Mayor Jyoti Gondek has tried valiantly, in the gust of claims and counter-claims, to point out that Smith could order this shut down anytime she likes.

The Chumir site has been a unique provincial mess since former Premier Rachel Notley’s NDP imposed it on the Beltline.

Those were the days of AHS peak power, influence and occasional arrogance.

Backed by NDP conviction that safe supply was essential, they simply plunked the clinic in the worst possible location, right across from Central Memorial Park.

AHS did not want a visible police presence. That would scare away those with addictions, the theory went.

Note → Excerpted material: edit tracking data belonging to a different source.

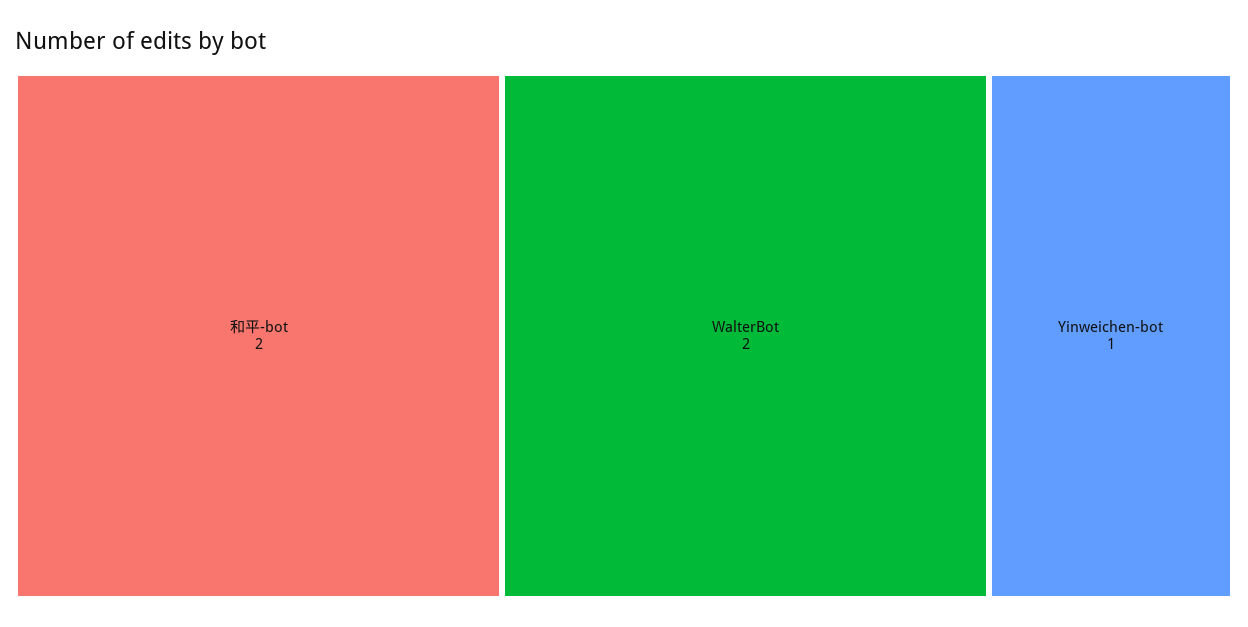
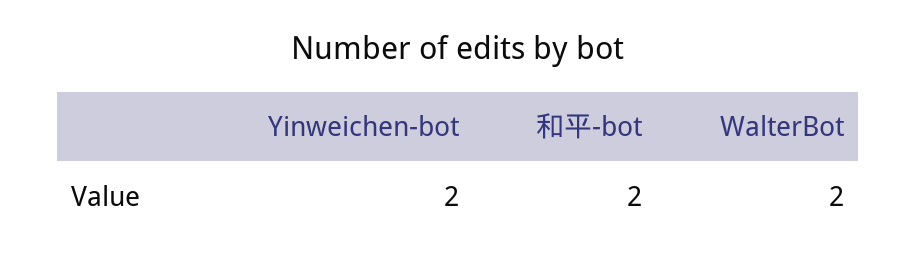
  {
    "和平-bot": 2,
    "WalterBot": 2,
-   "Yinweichen-bot": 1
+   "Yinweichen-bot": 2
  }

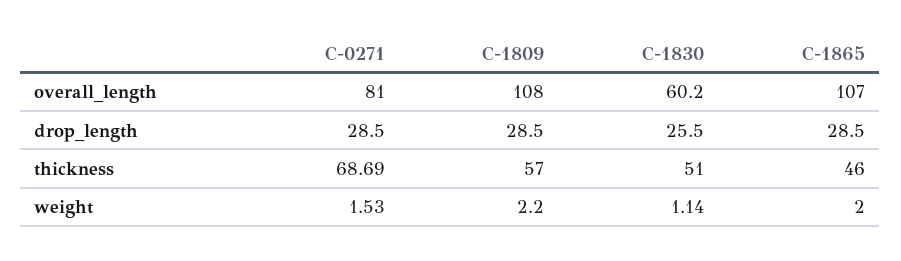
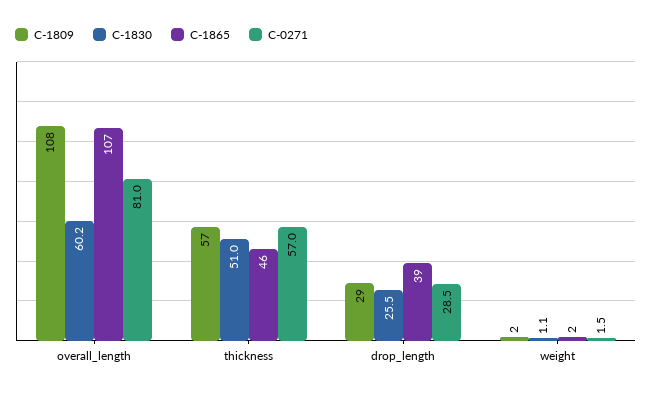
  {
    "C-0271": {
      "overall_length": 81,
      "drop_length": 28.5,
-     "thickness": 68.69,
+     "thickness": 57,
      "weight": 1.53
    },
    "C-1809": {
      "overall_length": 108,
      "drop_length": 28.5,
      "thickness": 57,
      "weight": 2.2
    },
    "C-1830": {
      "overall_length": 60.2,
      "drop_length": 25.5,
      "thickness": 51,
      "weight": 1.14
    },
    "C-1865": {
      "overall_length": 107,
-     "drop_length": 28.5,
+     "drop_length": 39,
      "thickness": 46,
      "weight": 2
    }
  }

It took many months for the city to marshal a police presence that should have been there from day one.

Jason Kenney, when he became UCP leader, made his dislike of safe supply clear. As premier he launched a review of sites. It returned opinions that were not just negative, but positively hostile.

In 2021, Kenney made a sensible announcement. The Chumir Safeworks was to shut down. The service would shift to two sites with some recovery facilities.

Alpha House and the Drop-In Centre were mentioned. Talks apparently went on for many months.

But nothing came of the whole business. No new sites were developed. The Chumir Safeworks is now in its seventh year, still supervising drug use.

For the UCP, this is one of the most serious policy failures in five-years of government. They’ve tried to close Safeworks time after time with no result, and now strive ardently to shift blame to city hall.

“Supervised Consumption Services are part of a range of evidence-based services that support prevention, harm reduction and treatment for Albertans living with substance use challenges.”

Safeworks, the page adds, provides “a place where people can use drugs in a monitored, hygienic environment to reduce harm from substance use while offering additional services.”

There is is – your provincial government at work.